Resenha: Era Uma Vez em… Hollywood é uma grandiosa homenagem ao cinema

9° filme do diretor Quentin Tarantino marca seu trabalho mais surtado e visualmente bonito

Luiz Machado

No dia 9 de agosto de 1969 a atriz Sharon Tate e um grupo de amigos foram assassinados pela seita de Charles Manson. O crime foi um caos midiático e é lembrado até hoje como um dos mais brutais e noticiados da história. Dado o contexto do “aniversário” de 50 anos do ocorrido, o polêmico diretor Quentin Tarantino lançou seu 9º trabalho: Era Uma Vez em… Hollywood. O filme remonta uma Los Angeles extremamente glamorosa, colorida e conturbada para mostrar como foi o ano e como eram as relações com o cinema na época. Quase como um conto de fadas hollywoodiano, é uma homenagem à época e um projeto apaixonado, cheio de personalidade e muito pop.

O roteiro é uma bagunça. Estruturalmente ele não oferece uma história ou plot principal e por vários momentos parece um recorte de (pelo menos) uns cinco filmes diferentes colados em um. Mas funciona por (quase) assumir uma postura de sátira documental. Com o acompanhar da vida de uma estrela em queda e outra em ascensão, ele usa e abusa de referências e elementos reais para montar sua narrativa repleta de piadas internas. O que é um dos trunfos do filme, mas apenas se você souber do que ele está falando, se não o espectador pode ficar perdido já que o próprio filme não faz questão de explicar quem são aquelas pessoas e como elas estão conectadas. Em diversos momentos parece que o próprio Tarantino está dando uma piscadinha para você enquanto certo homem cabeludo com cara de maluco acena.

O elenco está todo muito bem, mas qualquer um em tela simplesmente desaparece quando precisa contracenar com o Leonardo DiCaprio. Provavelmente um dos melhores papéis de sua carreira, ele merece um segundo Oscar e eu vou trabalhar para comprar para ele. De resto temos um Brad Pitt muito simpático e a excelente Margaret Qualley, espero que ela consiga cada vez mais papéis de destaque. A Margot Robbie não tem muito que fazer com o papel de Sharon Tate, pode parecer exagero, mas a personagem dentro do filme está ali apenas como um elemento de tensão e de expectativa (tentando não dar o spoiler principal). Só que ela é tão carismática que toda vez que aparece em cena é um respiro no filme. As cenas são bonitas e uma bela homenagem para a atriz.

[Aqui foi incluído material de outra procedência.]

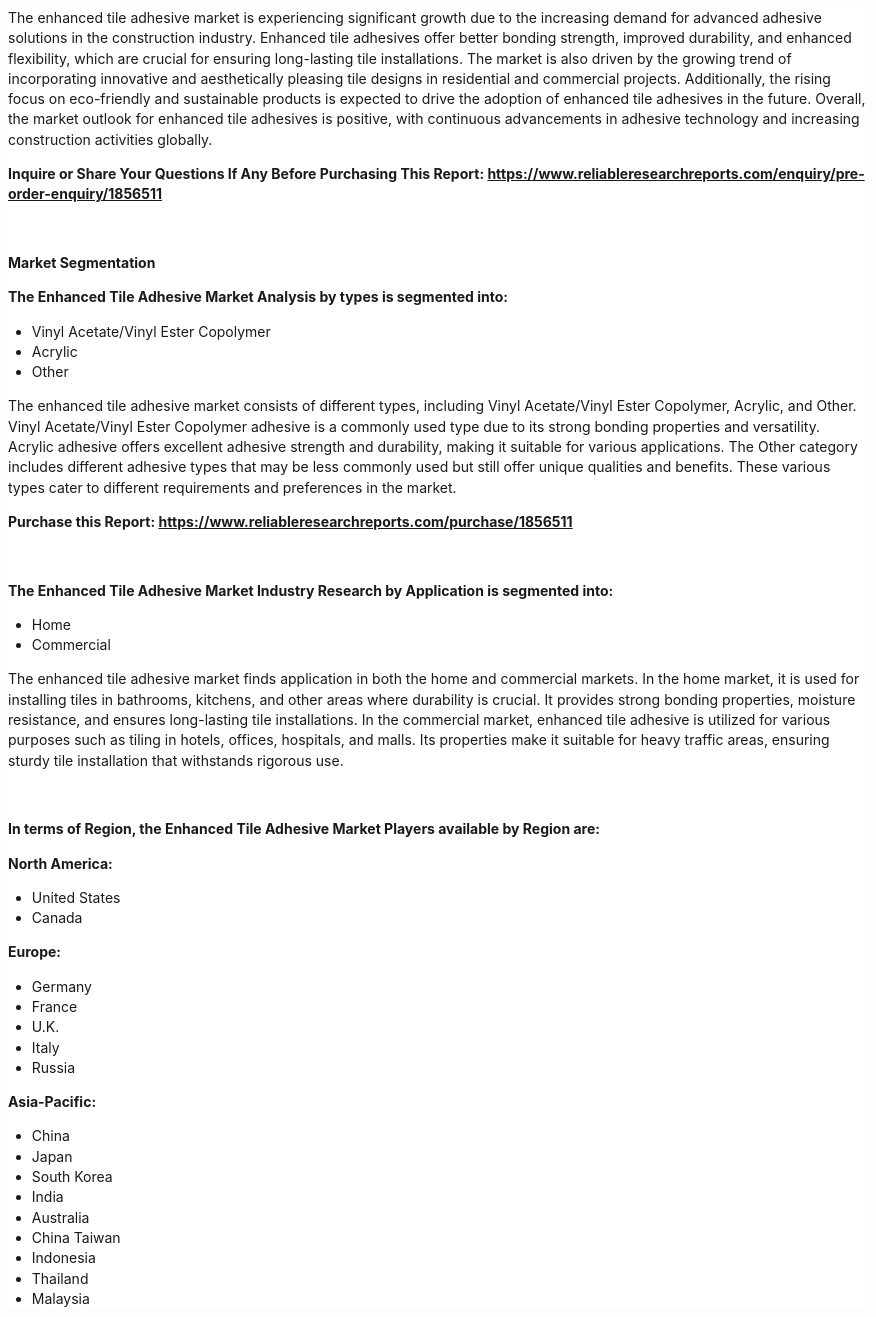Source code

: <p><p>The enhanced tile adhesive market is experiencing significant growth due to the increasing demand for advanced adhesive solutions in the construction industry. Enhanced tile adhesives offer better bonding strength, improved durability, and enhanced flexibility, which are crucial for ensuring long-lasting tile installations. The market is also driven by the growing trend of incorporating innovative and aesthetically pleasing tile designs in residential and commercial projects. Additionally, the rising focus on eco-friendly and sustainable products is expected to drive the adoption of enhanced tile adhesives in the future. Overall, the market outlook for enhanced tile adhesives is positive, with continuous advancements in adhesive technology and increasing construction activities globally.</p></p>
<p><strong>Inquire or Share Your Questions If Any Before Purchasing This Report: <a href="https://www.reliableresearchreports.com/enquiry/pre-order-enquiry/1856511">https://www.reliableresearchreports.com/enquiry/pre-order-enquiry/1856511</a></strong></p>
<p>&nbsp;</p>
<p><strong>Market Segmentation</strong></p>
<p><strong>The Enhanced Tile Adhesive Market Analysis by types is segmented into:</strong></p>
<p><ul><li>Vinyl Acetate/Vinyl Ester Copolymer</li><li>Acrylic</li><li>Other</li></ul></p>
<p><p>The enhanced tile adhesive market consists of different types, including Vinyl Acetate/Vinyl Ester Copolymer, Acrylic, and Other. Vinyl Acetate/Vinyl Ester Copolymer adhesive is a commonly used type due to its strong bonding properties and versatility. Acrylic adhesive offers excellent adhesive strength and durability, making it suitable for various applications. The Other category includes different adhesive types that may be less commonly used but still offer unique qualities and benefits. These various types cater to different requirements and preferences in the market.</p></p>
<p><strong>Purchase this Report:&nbsp;<a href="https://www.reliableresearchreports.com/purchase/1856511">https://www.reliableresearchreports.com/purchase/1856511</a></strong></p>
<p>&nbsp;</p>
<p><strong>The Enhanced Tile Adhesive Market Industry Research by Application is segmented into:</strong></p>
<p><ul><li>Home</li><li>Commercial</li></ul></p>
<p><p>The enhanced tile adhesive market finds application in both the home and commercial markets. In the home market, it is used for installing tiles in bathrooms, kitchens, and other areas where durability is crucial. It provides strong bonding properties, moisture resistance, and ensures long-lasting tile installations. In the commercial market, enhanced tile adhesive is utilized for various purposes such as tiling in hotels, offices, hospitals, and malls. Its properties make it suitable for heavy traffic areas, ensuring sturdy tile installation that withstands rigorous use.</p></p>
<p>&nbsp;</p>
<p><strong>In terms of Region, the Enhanced Tile Adhesive Market Players available by Region are:</strong></p>
<p>
    <p> <strong> North America: </strong>
        <ul>
            <li>United States</li>
            <li>Canada</li>
        </ul>
        </p> 
    <p> <strong> Europe: </strong>
        <ul>
            <li>Germany</li>
            <li>France</li>
            <li>U.K.</li>
            <li>Italy</li>
            <li>Russia</li>
        </ul>
        </p> 
    <p> <strong> Asia-Pacific: </strong>
        <ul>
            <li>China</li>
            <li>Japan</li>
            <li>South Korea</li>
            <li>India</li>
            <li>Australia</li>
            <li>China Taiwan</li>
            <li>Indonesia</li>
            <li>Thailand</li>
            <li>Malaysia</li>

Destaque para a cena em que aparecem trechos do filme Arma Secreta contra Matt Helm (The Wrecking Crew) que é linda de morrer.

Longe de ser perfeito o filme passa por alguns problemas. São quase 3 horas de duração que passam voando, mas até certo ponto desnecessárias. Algumas cenas sobram e o filme cresceria se fosse (talvez) uns 20 minutos mais curto. Diga-se de passagem, que todos os momentos do Bruce Lee poderiam tranquilamente ser cortados já que não fazem diferença nenhuma e evitaria toda a polêmica sobre como o ator foi retratado. É uma piada longa e sem graça. Vacilo, Tarantino.

No final o filme se entrega 100% para a sátira em seu terceiro ato chocante e absurdamente engraçado. Fazia tempo que eu não ria tanto e ficava boquiaberto assistindo algo no cinema. É brutal, violento e muito, mas MUUUUITO, engraçado. Puro senso de humor mórbido. Passado o choque ele finaliza com um melancólico final e aquele gostinho de “quero mais”. Provavelmente o trabalho mais apaixonado do diretor até agora. Era Uma Vez em… Hollywood é carismático, bobo e muito divertido. Um dos filmes mais legais e descolados (na falta de outra palavra) que vi esse ano.